We studied the structure and composition of contact areas in 812 different kind dimeric protein-protein complexes from Brookhaven data base (PDB ) in order to reveal their pecularities with regard to protein-protein recognition. We have found, that the large portion of complexes (approximately 70%) have oppositely charged residues in the contact areas (interfaces) on the subunits surfaces, which form electrostatic contacts - R:E, R:D, K:E, K:D, H:E, H:D. These results are consistent with the current view that high rate complex formation may be driven by the long-range electrostatic interaction between charged AA residues of subunits surfaces. However, there are many complexes among the studied ones (approximately 30%), which have no electrostatic contacts at all in their contact area.
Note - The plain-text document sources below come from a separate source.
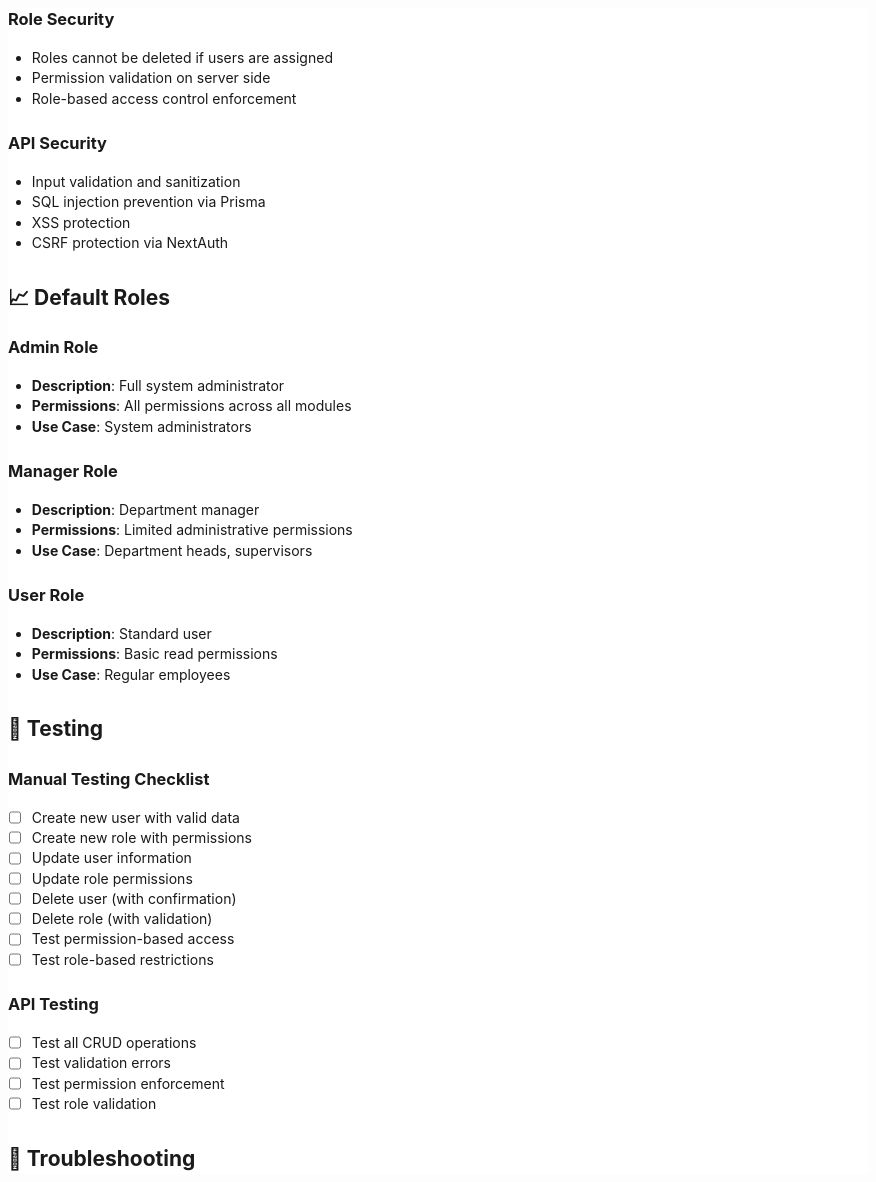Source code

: ### **Role Security**
- Roles cannot be deleted if users are assigned
- Permission validation on server side
- Role-based access control enforcement

### **API Security**
- Input validation and sanitization
- SQL injection prevention via Prisma
- XSS protection
- CSRF protection via NextAuth

## 📈 **Default Roles**

### **Admin Role**
- **Description**: Full system administrator
- **Permissions**: All permissions across all modules
- **Use Case**: System administrators

### **Manager Role**
- **Description**: Department manager
- **Permissions**: Limited administrative permissions
- **Use Case**: Department heads, supervisors

### **User Role**
- **Description**: Standard user
- **Permissions**: Basic read permissions
- **Use Case**: Regular employees

## 🧪 **Testing**

### **Manual Testing Checklist**
- [ ] Create new user with valid data
- [ ] Create new role with permissions
- [ ] Update user information
- [ ] Update role permissions
- [ ] Delete user (with confirmation)
- [ ] Delete role (with validation)
- [ ] Test permission-based access
- [ ] Test role-based restrictions

### **API Testing**
- [ ] Test all CRUD operations
- [ ] Test validation errors
- [ ] Test permission enforcement
- [ ] Test role validation

## 🐛 **Troubleshooting**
Thus a question arises: what forces account for high complex formation rates (i.e. for the distant orienting of subunits before encounter) by forming complexes where the surface contact areas lack electrostatic contacts? We believe that the long-range orienting electrostatic interaction of subunits may account for all cases of efficient complex formation if one drops the traditional view that protein subunits interact mainly through their surfaces. We suggest that the distant orienting being due to the electrostatic interaction between the whole aggregates of partial electric charges of atoms of each complex subunits. Our preliminary model calculations (unpublished) made for ribonuclease dimer (does not have electrostatic contacts) conform this suggestion.